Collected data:
--- --- ---
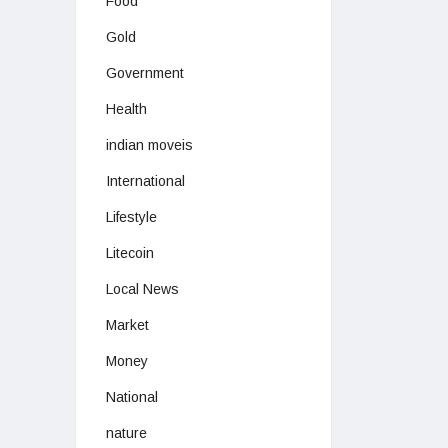
Food
Gold
Government
Health
indian moveis
International
Lifestyle
Litecoin
Local News
Market
Money
National
nature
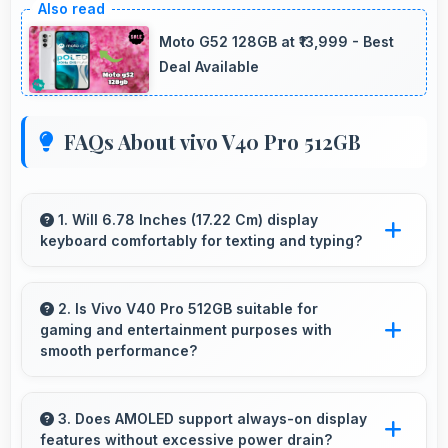
Moto G52 128GB at ₹13,999 - Best
Deal Available
FAQs About vivo V40 Pro 512GB
1. Will 6.78 Inches (17.22 Cm) display
keyboard comfortably for texting and typing?
Yes, 6.78 Inches (17.22 Cm) accommodates
keyboards comfortably allowing comfortable
2. Is Vivo V40 Pro 512GB suitable for
gaming and entertainment purposes with
and accurate typing.
smooth performance?
Yes, Vivo V40 Pro 512GB handles gaming and
entertainment smoothly with powerful
3. Does AMOLED support always-on display
features without excessive power drain?
hardware that delivers consistent performance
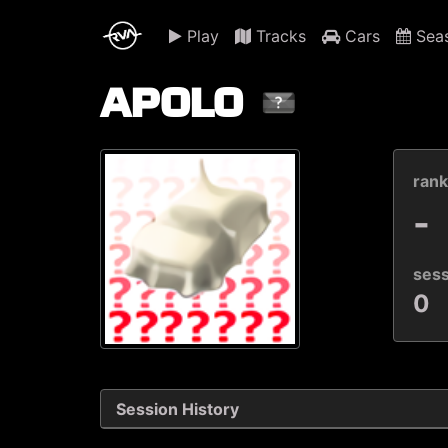
Play
Tracks
Cars
Sea
APOLO
ran
-
ses
0
Session History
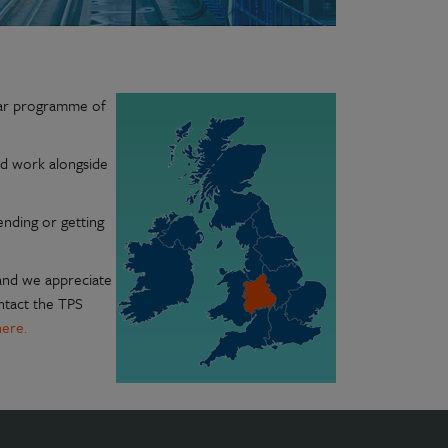
lar programme of
nd work alongside
ending or getting
 and we appreciate
ontact the TPS
here.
--- --- ---
Activity:
Please copy all the text in the listing above word for word, line by line, and leave the pictures out.

Exercise response:
Food
Gold
Government
Health
indian moveis
International
Lifestyle
Litecoin
Local News
Market
Money
National
nature
Moto G52 128GB at ₹13,999 - Best
Deal Available
FAQs About vivo V40 Pro 512GB
1. Will 6.78 Inches (17.22 Cm) display
keyboard comfortably for texting and typing?
Yes, 6.78 Inches (17.22 Cm) accommodates
keyboards comfortably allowing comfortable
2. Is Vivo V40 Pro 512GB suitable for
gaming and entertainment purposes with
and accurate typing.
smooth performance?
Yes, Vivo V40 Pro 512GB handles gaming and
entertainment smoothly with powerful
3. Does AMOLED support always-on display
features without excessive power drain?
hardware that delivers consistent performance
Play
Tracks
Cars
Sea
APOLO
ran
-
ses
0
Session History
lar programme of
nd work alongside
ending or getting
 and we appreciate
ontact the TPS
here.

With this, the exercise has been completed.